The Buddha talks about the breath as part of what he calls the “wind element” in the body. That should alert you right there: We’re not talking about the air coming in and out through the nose. We’re talking about the flow of energy in the body. How does it flow? When you breathe in, where does the in-breath seem to start? And when you breathe in, how do you know that you’ve breathed in enough? Part of the mind will say, “Well, you just let the body breathe on its own.” It can do it, but what happens then is that your old, habitual ways of breathing—which may or may not be conducive to a sense of pleasure inside—begin to take over.

So look at your perceptions around the breath. Get to know them really well, so that you have a sense of what kind of breathing, what way of visualizing breathing to yourself helps you maintain a sense of fullness, even as you breathe out. Think of the breath flowing down through the nerves, flowing down through the blood vessels, out to every pore. Expand your range of awareness. Expand the range of your perception, your mental image of the breath, to see it as a whole-body process. Be sensitive to the whole body.

In these ways, the Buddha is giving you a new way to condition your experience in line with the values of the customs of the noble ones, the culture of the noble ones which, unlike the cultures of the world, is designed specifically to put an end to suffering. Now, eventually, you go beyond even that culture. As the Buddha said with the path, the path takes you to the goal, but it’s not the goal itself. There come points where you have to let go of it to get to the goal. But before you let go, you develop it, and you do that through this conditioning—the conditioning in terms of the way you breathe, the way you talk to yourself, and the images you hold in mind—to create feelings of well-being so that you can be more and more centered right here, ready to see the mind in action.

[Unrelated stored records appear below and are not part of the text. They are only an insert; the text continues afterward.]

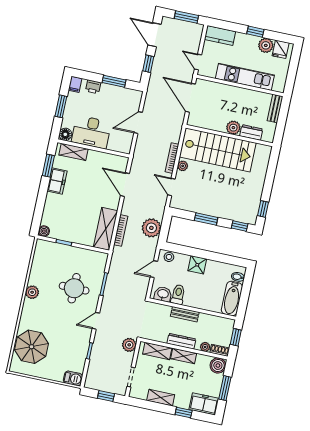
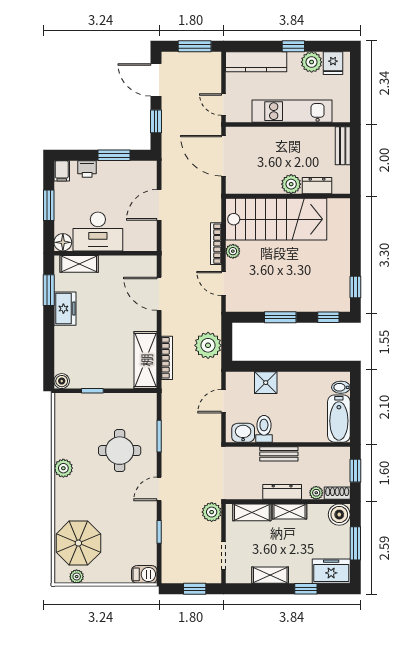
kitchen counter: (220, 35) -> (256, 62), width x1.50
stool: (169, 257) -> (241, 380), removed
shower: (197, 265) -> (266, 383), moved
plant: (25, 370) -> (77, 577), added

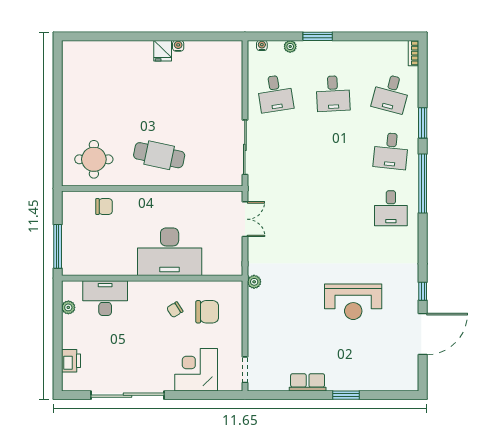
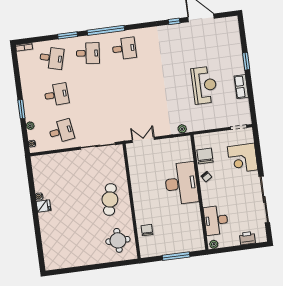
desk: (170, 252) -> (181, 183), moved
wall: (152, 278) -> (199, 192), moved
desk: (105, 298) -> (216, 220), moved
reception desk: (353, 302) -> (204, 85), moved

That’s what this is all about: to watch your mind in action. As the Buddha said, the Dhamma is found by committing yourself to doing it and then reflecting. Commit yourself to getting the mind to settle down, and then reflect on the mind settled down: When it’s settled down, is it totally without stress, or is there still some level of stress in there? After a while, you find there are subtle levels here and there. Look for the ones that are caused by what the mind is doing, how the mind is picturing things to itself, how it’s talking to itself. In what ways can detect and abandon levels of stress that are even more subtle? In this way, your conditioning is heading toward the end of suffering.

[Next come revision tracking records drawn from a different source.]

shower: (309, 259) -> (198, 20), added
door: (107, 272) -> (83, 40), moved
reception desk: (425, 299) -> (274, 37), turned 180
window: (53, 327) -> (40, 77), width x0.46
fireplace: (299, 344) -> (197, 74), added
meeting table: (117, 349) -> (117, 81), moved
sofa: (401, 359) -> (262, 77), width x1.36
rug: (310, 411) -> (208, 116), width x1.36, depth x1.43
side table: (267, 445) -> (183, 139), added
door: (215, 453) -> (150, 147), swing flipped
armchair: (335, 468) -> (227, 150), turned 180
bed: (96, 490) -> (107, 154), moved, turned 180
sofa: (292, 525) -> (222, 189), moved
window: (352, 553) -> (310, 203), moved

Now, as I’ve said before, the culture of the noble ones is countercultural wherever it goes. In India, it was countercultural. In Thailand, when Ajaan Mun decided he wanted to follow the way to awakening, he was accused of deviating from Thai culture. Here in the West, again, the Buddha’s values are very countercultural. But they’re healthy, and they do lead to the end of suffering.

So we respect the values we picked up from our parents, we respect the values we learned from society, but we also learn when to put them aside whenever they get in the way, so that we can take advantage of the conditioning the Buddha recommends.

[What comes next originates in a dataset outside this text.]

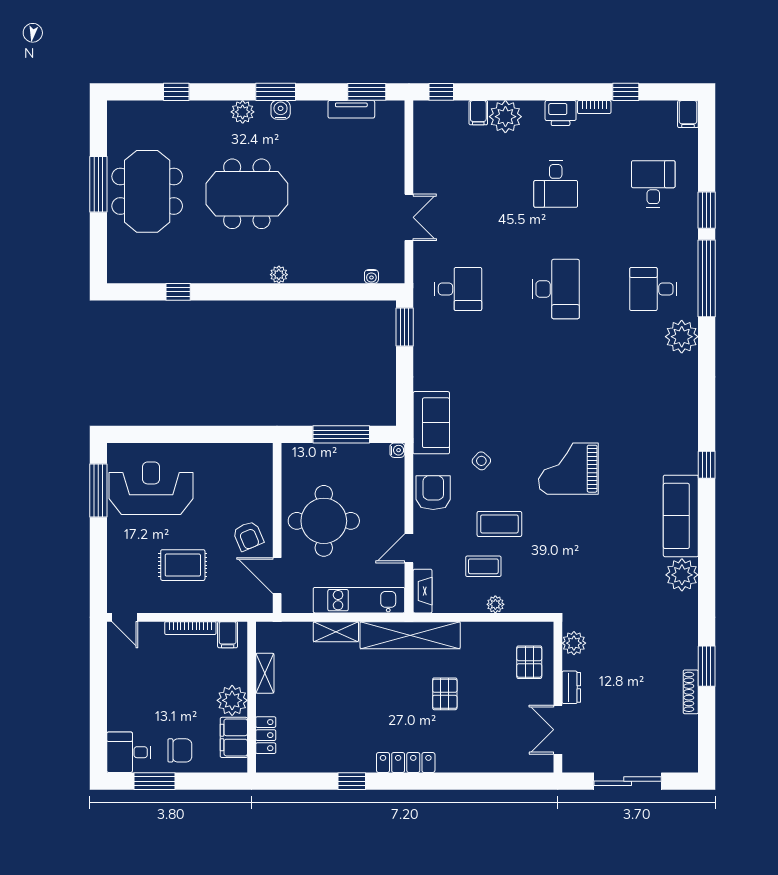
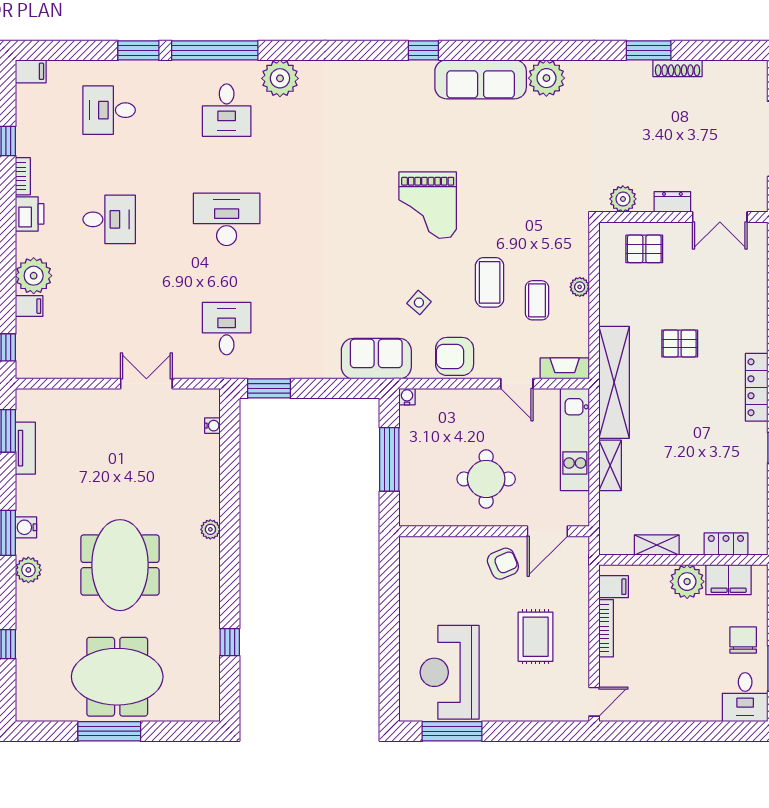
round table: (324, 521) -> (486, 479), width x0.73, depth x0.73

This means that when he directs us to the unconditioned, it’s not simply to get rid of our old social conditioning. It’s to help us get beyond the way we condition the raw material every present moment. It’s that radical. So pay close attention to how he recommends that you fabricate your present experience, because it’s aimed in the direction of going beyond all fabrication and all conditions—even going beyond the present moment. He wants you to do that a thorough a job.